Giurisprudenza annotata
Abstract
Il Consiglio di Stato si pronuncia sull’interpretazione dell’art. 13 del d.l. n. 223/2006 (c.d. decreto Bersani), facendo chiarezza in ordine all’estensione dell’ambito soggettivo di applicazione di tale norma. Come è noto, essa stabilisce il divieto, per le società partecipate dagli enti locali e regionali impegnate nella produzione di beni e servizi strumentali all'attività di tali enti, di svolgere prestazioni a favore di altri soggetti pubblici o privati, né in affidamento di diretto né con gara, e di partecipare ad altre società o enti aventi sede nel territorio nazionale.

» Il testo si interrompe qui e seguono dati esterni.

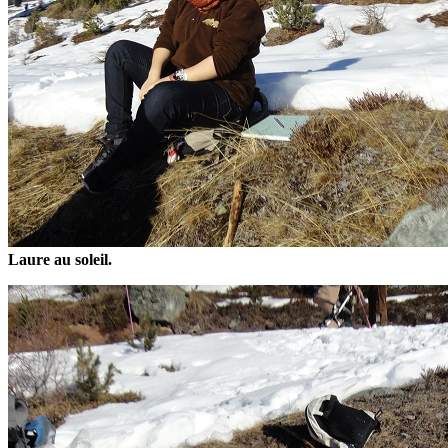
Laure au soleil.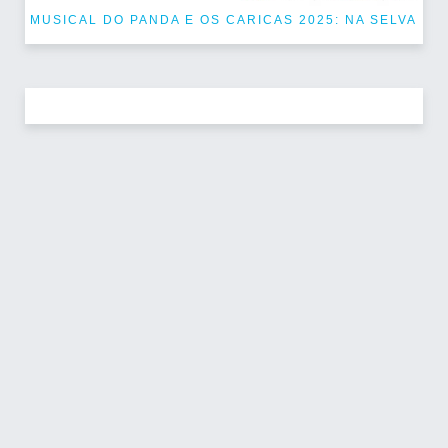
MUSICAL DO PANDA E OS CARICAS 2025: NA SELVA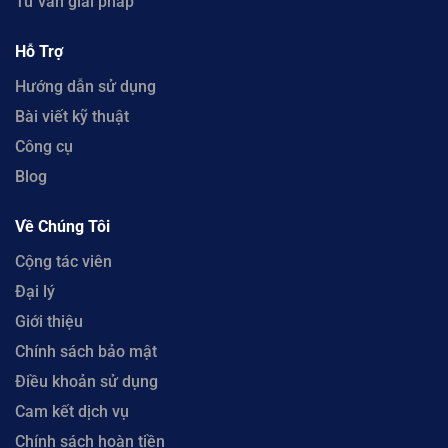
Tư vấn giải pháp
Hỗ Trợ
Hướng dẫn sử dụng
Bài viết kỹ thuật
Công cụ
Blog
Về Chúng Tôi
Cộng tác viên
Đại lý
Giới thiệu
Chính sách bảo mật
Điều khoản sử dụng
Cam kết dịch vụ
Chính sách hoàn tiền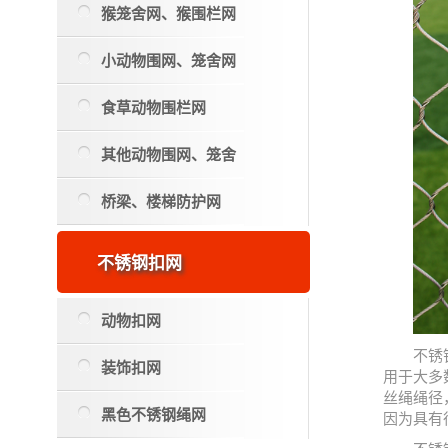
猴笼舍网、猴围栏网
小动物围网、笼舍网
食草动物围栏网
其他动物围网、笼舍
桥梁、楼梯防护网
不锈钢扣网
动物扣网
不锈
装饰扣网
用于大多
丝绳绳径
黑色不锈钢绳网
因为具有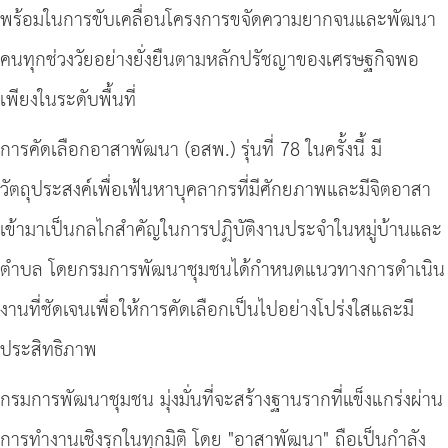
พร้อมในการขับเคลื่อนโครงการขจัดความยากจนและพัฒนา
คนทุกช่วงวัยอย่างยั่งยืนตามหลักปรัชญาของเศรษฐกิจพอ
เพียงในระดับพื้นที่
การคัดเลือกอาสาพัฒนา (อสพ.) รุ่นที่ 78 ในครั้งนี้ มี
วัตถุประสงค์เพื่อเฟ้นหาบุคลากรที่มีศักยภาพและมีจิตอาสา
เข้ามาเป็นกลไกสำคัญในการปฏิบัติงานประจำในหมู่บ้านและ
ตำบล โดยกรมการพัฒนาชุมชนได้กำหนดแนวทางการดำเนิน
งานที่ชัดเจนเพื่อให้การคัดเลือกเป็นไปอย่างโปร่งใสและมี
ประสิทธิภาพ
กรมการพัฒนาชุมชน มุ่งมั่นที่จะสร้างฐานรากที่แข็งแกร่งผ่าน
การทำงานเชิงรุกในทุกมิติ โดย "อาสาพัฒนา" ถือเป็นกำลัง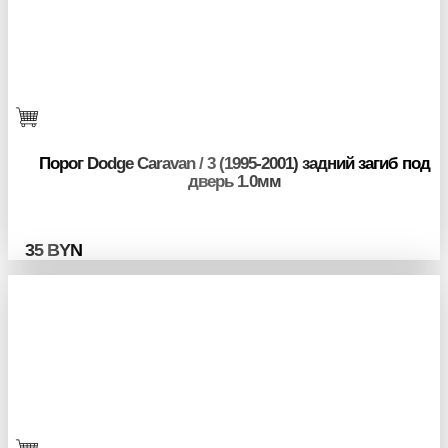
Порог Dodge Caravan / 3 (1995-2001) задний загиб под
дверь 1.0мм
35
BYN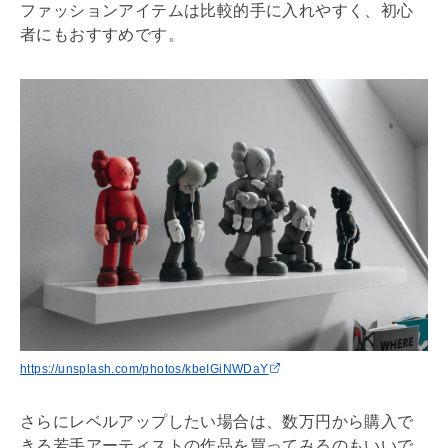
ファッションアイテムは比較的手に入れやすく、初心
者にもおすすめです。
https://unsplash.com/photos/kbeIGiNWDaY
さらにレベルアップしたい場合は、数万円から購入で
きる若手アーティストの作品を買ってみるのもいいで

Osserva il giudice amministrativo che, secondo la giurisprudenza della Corte costituzionale (sentenza 1° agosto 2008, n. 328), l’art. 13, nel ricorrere al concetto di “strumentalità”, definisce il proprio ambito di applicazione facendo riferimento all’oggetto sociale delle società a partecipazione pubblica, rendendo necessario distinguere fra attività amministrativa in forma privatistica e attività d'impresa di enti pubblici: «l'una e l'altra», afferma la Corte, «possono essere svolte attraverso società di capitali, ma le condizioni di svolgimento sono diverse. Nel primo caso vi è attività amministrativa, di natura finale o strumentale, posta in essere da società di capitali che operano per conto di una pubblica amministrazione. Nel secondo caso vi è erogazione di servizi rivolta al pubblico (consumatori o utenti), in regime di concorrenza». In questo modo il legislatore non intende privare gli enti territoriali della libertà di iniziativa economica, ma vuole soltanto imporre loro di esercitare tale iniziativa separatamente rispetto alle funzioni amministrative di cui sono titolari, evitando una commistione tanto frequente quanto potenzialmente distorsiva della concorrenza. L’obiettivo della norma, detto in altri termini, è quello di impedire che soggetti dotati di privilegi – tra cui l’affidamento diretto per lo svolgimento di prestazioni in favore o per conto dell’ente di appartenenza – operino in mercati concorrenziali, introducendovi fattori di distorsione.
Diviene pertanto fondamentale comprendere cosa debba intendersi per attività strumentale, alla quale si ricollega il divieto previsto dalla norma in esame. Su questo punto il Consiglio di Stato, richiamandosi alla propria giurisprudenza (C.d.S., sez. V, 7 luglio 2009, n. 4346), chiarisce che vi è strumentalità quando «l'attività che le società sono chiamate a svolgere sia rivolta agli stessi enti promotori o comunque azionisti della società per svolgere le funzioni di supporto di tali amministrazioni pubbliche» in vista del perseguimento dei loro fini istituzionali (C.d.S., sez. V, 12 giugno 2009, n. 3766). Si giustifica in quest’ottica anche la previsione di cui al secondo comma del ricordato articolo 13, che impone a tali società strumentali un oggetto sociale esclusivo, con la precisazione che esso non deve essere inteso come divieto delle società multiutilities, ma come rafforzamento delle regola della esclusività.
Per contro, il divieto in questione non opera con riferimento a società a partecipazione pubblica destinate ad operare sul mercato in condizioni concorrenziali analoghe a quelle di ogni altra impresa, svolgendo un’attività economica non servente rispetto alle finalità istituzionali dell’ente pubblico proprietario.